Bisnis.com, JAKARTA — Australia menunjukkan komitmen yang kuat untuk meningkatkan investasi di Indonesia dalam kerangka Kesepakatan Kemitraan Ekonomi Komprehensif Indonesia-Australia (IA-CEPA).
Komitmen itu terlihat setelah Menteri Perdagangan, Pariwisata dan Investasi Australia Dan Tehan membahas penguatan kerjasama dagang kedua negara bersama dengan Menteri Perdagangan Muhammad Lutfi di Jakarta, Rabu (29/9/2021).
Dan Tehan mengatakan investasi Australia ke Indonesia menunjukkan pertumbuhan yang signifikan menyusul ratifikasi IA-CEPA pada tahun lalu. Investasi Negeri Kangguru itu menyasar pada sektor energi terbarukan, pendidikan, mineral kritis hingga manufaktur kendaraan listrik di Tanah Air.
“Investasi di sektor manufaktur kendaraan listrik, satu program yang ingin dikembangkan di Indonesia. Kita pikir, kita bisa menyuplai sejumlah komponen penting untuk membantu pengembangan kendaraan listrik di sini,” kata Dan Tehan selepas pertemuan dengan Lutfi di Jakarta, Rabu (29/9/2021).
Dan Tehan menambahkan kedua negara sepakat untuk menekan penyebaran Covid-19 menyusul rencana pembukaan perbatasan bagi kunjungan wisatawan dan pelajar antar negara.
“Sehingga kita bisa mendapatkan pelajar Indonesia kembali ke Australia dan wisatawan Australia tidak sabar kembali pelesir ke Indonesia,” kata dia.
Data yang dihimpun Kementerian Perdagangan (Kemendag) menunjukkan bahwa rata-rata nilai ekspor bulanan RI ke Australia naik dari US$189,38 juta pada kurun Januari–Juni menjadi US$228,33 juta pada kurun Juli–Desember 2020. Ekspor pada tahun tersebut mencapai US$2,5 miliar atau naik 7,63 persen dibandingkan dengan total ekspor pada 2019.
Meski ekspor naik, impor Indonesia dari Australia turun 15,75 persen. Kondisi ini pun berpengaruh pada defisit yang menyempit atau turun 32,24 persen menjadi US$2,1 miliar. Penyusutan defisit itu dianggap dipengaruhi oleh turunnya impor akibat pelemahan ekonomi nasional selama pandemi.

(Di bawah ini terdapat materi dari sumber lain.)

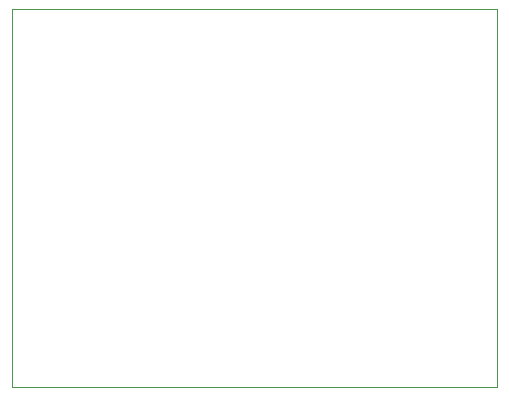
<source format=gm1>
G04 #@! TF.GenerationSoftware,KiCad,Pcbnew,5.1.10*
G04 #@! TF.CreationDate,2021-12-26T14:37:38-06:00*
G04 #@! TF.ProjectId,notawatch,6e6f7461-7761-4746-9368-2e6b69636164,1*
G04 #@! TF.SameCoordinates,Original*
G04 #@! TF.FileFunction,Profile,NP*
%FSLAX46Y46*%
G04 Gerber Fmt 4.6, Leading zero omitted, Abs format (unit mm)*
G04 Created by KiCad (PCBNEW 5.1.10) date 2021-12-26 14:37:38*
%MOMM*%
%LPD*%
G01*
G04 APERTURE LIST*
G04 #@! TA.AperFunction,Profile*
%ADD10C,0.050000*%
G04 #@! TD*
G04 APERTURE END LIST*
D10*
X118000000Y-93000000D02*
X118000000Y-125000000D01*
X159000000Y-93000000D02*
X118000000Y-93000000D01*
X159000000Y-125000000D02*
X159000000Y-93000000D01*
X118000000Y-125000000D02*
X159000000Y-125000000D01*
M02*

</source>
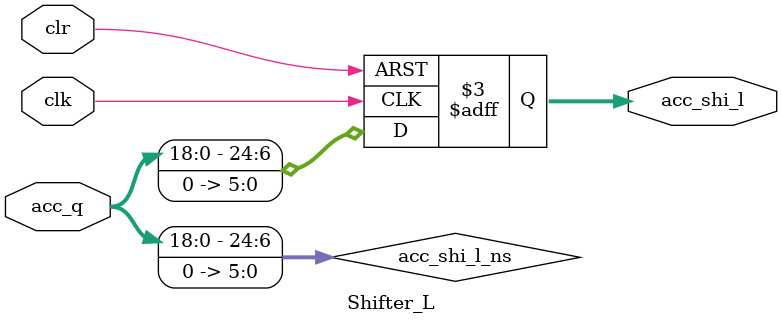
<source format=v>
module Shifter_L (clk, clr, acc_q, acc_shi_l);

parameter bit_addr_shi = 19, bit_chip = 6;

input wire clk, clr;
input wire [bit_addr_shi-1:0] acc_q;
output reg [bit_addr_shi-1+bit_chip:0] acc_shi_l;
reg [bit_addr_shi-1+bit_chip:0] acc_shi_l_ns;

always @(posedge clk or posedge clr) begin
	if (clr) begin
		acc_shi_l <= 0;
	end
	else begin
		acc_shi_l <= acc_shi_l_ns;
	end
end

always @(*) begin
	acc_shi_l_ns[bit_chip-1:0] <= 0;
	acc_shi_l_ns[bit_addr_shi-1+bit_chip:bit_chip] <= acc_q;
end
endmodule
</source>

Ekspor terbesar Australia ke Indonesia sejauh ini didominasi oleh komoditas mentah. Di antaranya adalah batu bara dengan nilai US$610,9 juta, bijih besi senilai US$450,3 juta, sapi hidup dengan nilai US$434,8 juta dan gula senilai US$429,2 juta.

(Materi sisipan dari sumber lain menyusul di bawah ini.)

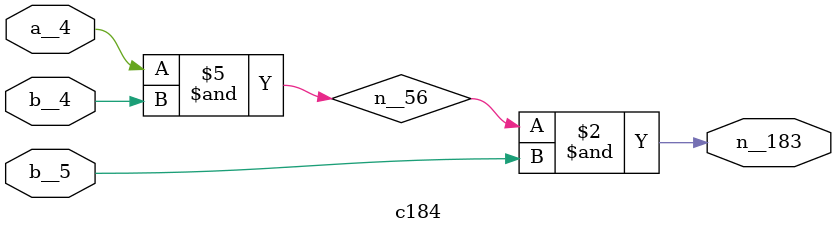
<source format=v>

module c184 (n__183, b__5, b__4, a__4);
	output n__183;
	wire n505, n__56, n632;
	input b__5, b__4, a__4;
  assign n__183 = ~n505;
  assign n505 = ~(n__56 & b__5);
  assign n__56 = ~n632;
  assign n632 = ~(a__4 & b__4);
endmodule

</source>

Mayoritas komoditas-komoditas tersebut diolah oleh industri di Indonesia dan diharapkan bisa mendukung kolaborasi kedua negara dalam skema economic powerhouse. Lewat skema ini, Australia diharapkan bisa memasok bahan baku yang bisa diolah Indonesia untuk menjadi produk bernilai tambah yang bisa dipasok ke negara atau kawasan ketiga seperti Afrika dan Timur Tengah.